◆ **INSTRUCTIONS TO FOLLOW**
Please print the text of all the records below line for line, with nothing changed.

◆ **THE INPUT**
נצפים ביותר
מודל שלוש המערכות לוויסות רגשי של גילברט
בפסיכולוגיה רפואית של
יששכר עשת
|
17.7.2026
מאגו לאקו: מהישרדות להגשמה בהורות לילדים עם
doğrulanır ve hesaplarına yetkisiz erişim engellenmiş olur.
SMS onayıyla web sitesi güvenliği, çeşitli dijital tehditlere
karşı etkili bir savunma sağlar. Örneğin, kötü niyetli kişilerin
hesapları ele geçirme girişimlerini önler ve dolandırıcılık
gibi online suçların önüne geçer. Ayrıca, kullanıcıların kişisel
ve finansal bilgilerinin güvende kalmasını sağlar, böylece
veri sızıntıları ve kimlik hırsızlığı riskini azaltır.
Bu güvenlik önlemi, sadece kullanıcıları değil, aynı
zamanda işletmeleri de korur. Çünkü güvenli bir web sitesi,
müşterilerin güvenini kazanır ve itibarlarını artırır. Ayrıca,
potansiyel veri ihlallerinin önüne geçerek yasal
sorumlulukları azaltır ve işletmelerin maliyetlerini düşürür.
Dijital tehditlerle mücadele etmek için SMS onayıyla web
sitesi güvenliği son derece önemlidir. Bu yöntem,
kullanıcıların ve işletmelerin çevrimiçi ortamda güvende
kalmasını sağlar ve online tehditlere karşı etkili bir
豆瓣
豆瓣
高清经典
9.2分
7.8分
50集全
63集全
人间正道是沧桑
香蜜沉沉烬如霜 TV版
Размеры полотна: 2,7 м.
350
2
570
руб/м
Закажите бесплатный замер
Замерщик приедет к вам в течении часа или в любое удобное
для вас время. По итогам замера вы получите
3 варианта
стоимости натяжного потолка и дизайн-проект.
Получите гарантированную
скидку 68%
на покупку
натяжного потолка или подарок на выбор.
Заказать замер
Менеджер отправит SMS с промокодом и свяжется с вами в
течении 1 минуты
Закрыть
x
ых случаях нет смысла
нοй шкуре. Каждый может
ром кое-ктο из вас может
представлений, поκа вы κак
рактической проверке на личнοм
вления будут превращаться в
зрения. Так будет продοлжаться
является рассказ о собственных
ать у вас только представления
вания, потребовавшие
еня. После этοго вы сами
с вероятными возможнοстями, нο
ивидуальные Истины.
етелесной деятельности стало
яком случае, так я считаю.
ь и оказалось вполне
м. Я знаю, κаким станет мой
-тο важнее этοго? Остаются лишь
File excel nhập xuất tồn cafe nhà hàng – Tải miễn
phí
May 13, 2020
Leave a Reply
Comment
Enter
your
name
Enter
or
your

◆ **RESULT OF THIS EXERCISE**
נצפים ביותר
מודל שלוש המערכות לוויסות רגשי של גילברט
בפסיכולוגיה רפואית של
יששכר עשת
|
17.7.2026
מאגו לאקו: מהישרדות להגשמה בהורות לילדים עם
doğrulanır ve hesaplarına yetkisiz erişim engellenmiş olur.
SMS onayıyla web sitesi güvenliği, çeşitli dijital tehditlere
karşı etkili bir savunma sağlar. Örneğin, kötü niyetli kişilerin
hesapları ele geçirme girişimlerini önler ve dolandırıcılık
gibi online suçların önüne geçer. Ayrıca, kullanıcıların kişisel
ve finansal bilgilerinin güvende kalmasını sağlar, böylece
veri sızıntıları ve kimlik hırsızlığı riskini azaltır.
Bu güvenlik önlemi, sadece kullanıcıları değil, aynı
zamanda işletmeleri de korur. Çünkü güvenli bir web sitesi,
müşterilerin güvenini kazanır ve itibarlarını artırır. Ayrıca,
potansiyel veri ihlallerinin önüne geçerek yasal
sorumlulukları azaltır ve işletmelerin maliyetlerini düşürür.
Dijital tehditlerle mücadele etmek için SMS onayıyla web
sitesi güvenliği son derece önemlidir. Bu yöntem,
kullanıcıların ve işletmelerin çevrimiçi ortamda güvende
kalmasını sağlar ve online tehditlere karşı etkili bir
豆瓣
豆瓣
高清经典
9.2分
7.8分
50集全
63集全
人间正道是沧桑
香蜜沉沉烬如霜 TV版
Размеры полотна: 2,7 м.
350
2
570
руб/м
Закажите бесплатный замер
Замерщик приедет к вам в течении часа или в любое удобное
для вас время. По итогам замера вы получите
3 варианта
стоимости натяжного потолка и дизайн-проект.
Получите гарантированную
скидку 68%
на покупку
натяжного потолка или подарок на выбор.
Заказать замер
Менеджер отправит SMS с промокодом и свяжется с вами в
течении 1 минуты
Закрыть
x
ых случаях нет смысла
нοй шкуре. Каждый может
ром кое-ктο из вас может
представлений, поκа вы κак
рактической проверке на личнοм
вления будут превращаться в
зрения. Так будет продοлжаться
является рассказ о собственных
ать у вас только представления
вания, потребовавшие
еня. После этοго вы сами
с вероятными возможнοстями, нο
ивидуальные Истины.
етелесной деятельности стало
яком случае, так я считаю.
ь и оказалось вполне
м. Я знаю, κаким станет мой
-тο важнее этοго? Остаются лишь
File excel nhập xuất tồn cafe nhà hàng – Tải miễn
phí
May 13, 2020
Leave a Reply
Comment
Enter
your
name
Enter
or
your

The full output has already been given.